TEXTE SOURCE

* * * * *

Cette fois, annonce le gouvernement d’une voix spectrale, on n’a vraiment plus de sous. On doit vendre les « bijoux de famille ».

Bon sang ! Les bijoux de famille ! On en a encore ? Mais, à quoi ressemblent-ils ? Et qui en voudra ?

Dans un de ses romans, Diderot désignait ainsi des anneaux magiques possédant le pouvoir de faire parler la partie la plus intime des femmes (« Les Bijoux indiscrets »).

La proposition de les vendre laisse donc un peu perplexe même si on ne doute pas de la bonne volonté des dames de notre gouvernement de se sacrifier corps et biens pour sauver le pays. Laurette, Joëlle et Maggie ne le répètent-elles pas à l’envi ? Mais, si notre nouveau ministre des finances n’a rien trouvé de mieux pour boucler le budget, on comprend mieux la lenteur et la difficulté du dernier conclave gouvernemental.

L’égalité entre hommes et femmes voudrait que, dans ce cas, les mâles du gouvernement fassent à leur tour un effort. Et abandonnent eux aussi aux caisses de l’état leurs précieux bijoux de famille. Sans entrer dans le détail, est-ce que ça rapporte gros ? On en doute.

Sacrifice pour sacrifice, vaudrait mieux qu’ils prennent exemple sur leurs collègues français. Ne viennent-ils pas de demander à leur ministre du budget, M. Cahuzac, de renflouer le déficit en transférant le montant de ses comptes exotiques vers ceux du ministère des finances ? Voilà une bonne idée ! Ne pourrait-on s’en inspirer en décidant de ne nommer ministres que ceux qui acceptent d’abandonner un montant substantiel de leur capital pour le bien commun ?

* * * * *

ENTRÉES FOURNIES
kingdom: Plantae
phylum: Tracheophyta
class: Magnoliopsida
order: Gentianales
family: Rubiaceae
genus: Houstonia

* * * * *

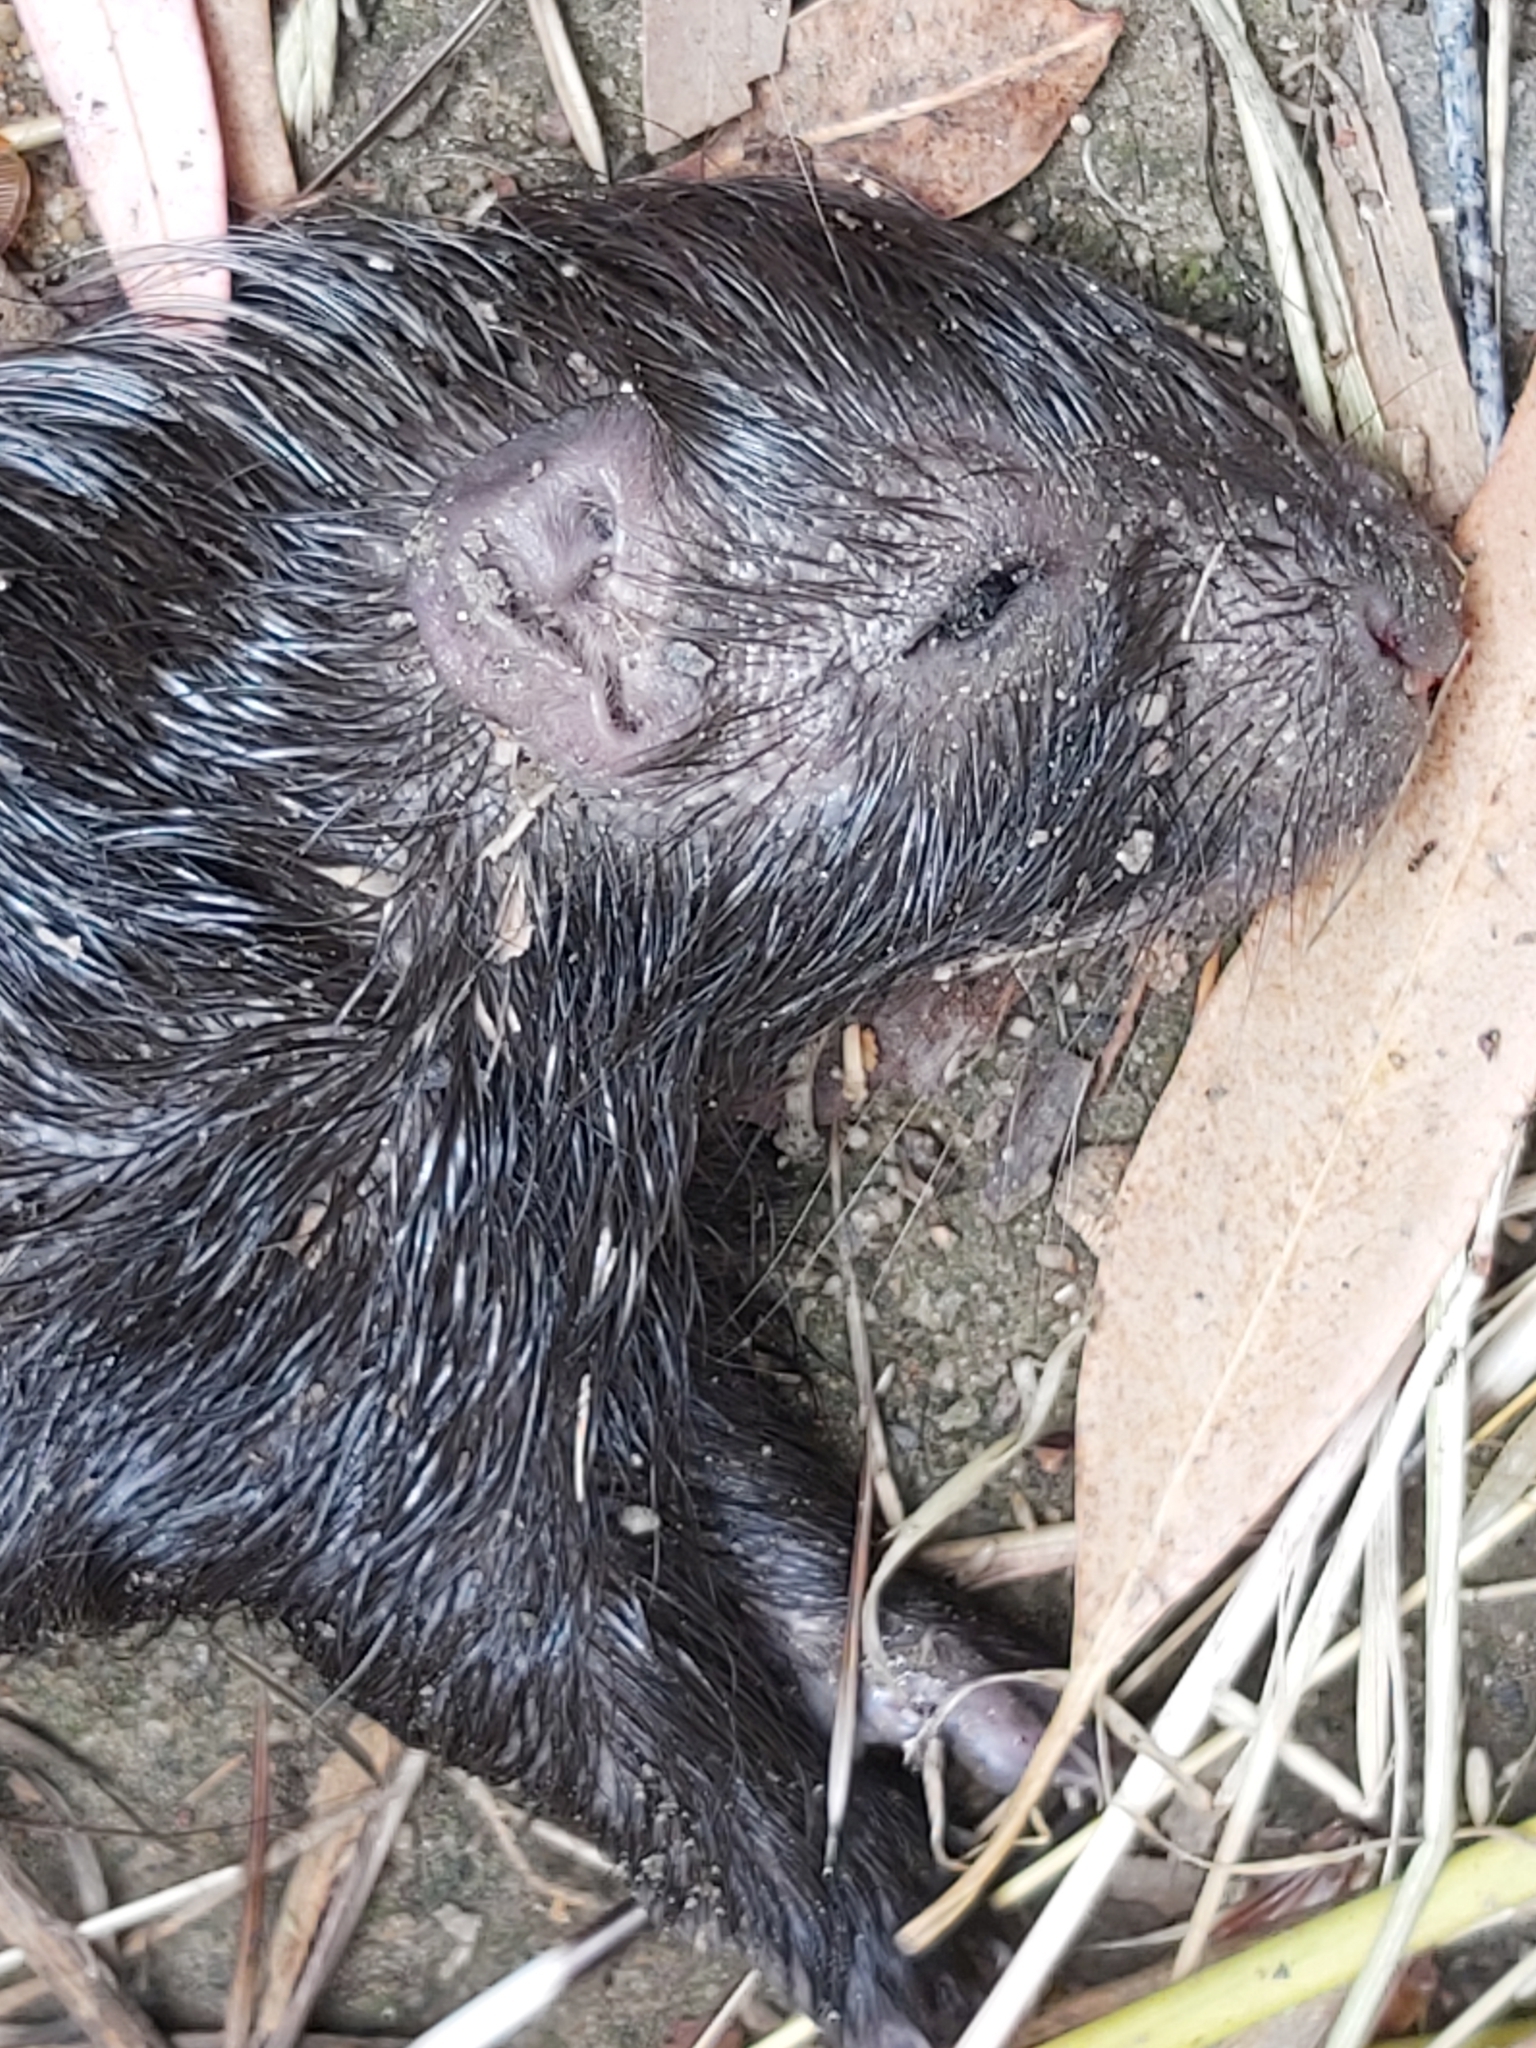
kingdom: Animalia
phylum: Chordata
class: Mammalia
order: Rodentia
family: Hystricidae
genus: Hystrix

* * * * *

EXERCICES
1/ Quel roman de Diderot la chronique sur les « bijoux de famille » cite-t-elle ?
2/ Dans la chronique sur les « bijoux de famille », remplacez « gouvernement » par « ministère » dans le passage qui commence à « Cette fois, annonce » et se termine à « qui en voudra ? », puis recopiez ce passage.
3/ Écrivez la suite de la chronique sur les « bijoux de famille » après sa dernière phrase, s'il vous plaît.

RÉPONSES
1/ « Les Bijoux indiscrets »

2/
Cette fois, annonce le ministère d’une voix spectrale, on n’a vraiment plus de sous. On doit vendre les « bijoux de famille ».

Bon sang ! Les bijoux de famille ! On en a encore ? Mais, à quoi ressemblent-ils ? Et qui en voudra ?

3/
Bien sûr, cela obligera à créer des ministères nombreux et variés. Mais notre pays a toujours fait preuve d’une grande imagination. Rien qu’en fabriquant des ministres fédéraux chargés des relations avec les ministres régionaux et communautaires pour chacune de leurs compétences (le ministre des affaires étrangères n’a-t-il pas ouvert la voie en nommant des représentants fédéraux économiques chargés de dédoubler leurs collègues régionaux ?), on pourra facilement fabriquer une vingtaine de portefeuilles. Des ministères des réformes, on peut aussi en créer autant qu’on en a besoin : chargé des réformes structurelles, des questions endémiques, de la réforme des réformes, de la révision des réformes précédentes. En échange de ces fonctions de haut niveau, ces nouvelles excellences offriront au pays des dons généreux qui permettront de préserver les bijoux de famille de leurs collègues.

De plus, cette rentrée d’argent est « structurelle » comme dit M. Di Rupo, tout fier d’avoir appris un nouveau mot et qui le répète sans cesse de peur de l’oublier. Un bâtiment, des participations dans une banque ou une entreprise, une fois que l’état les a vendus, c’est fini. En revanche, des postes, on peut en créer jusqu’à la fin de la crise – ou de la Belgique.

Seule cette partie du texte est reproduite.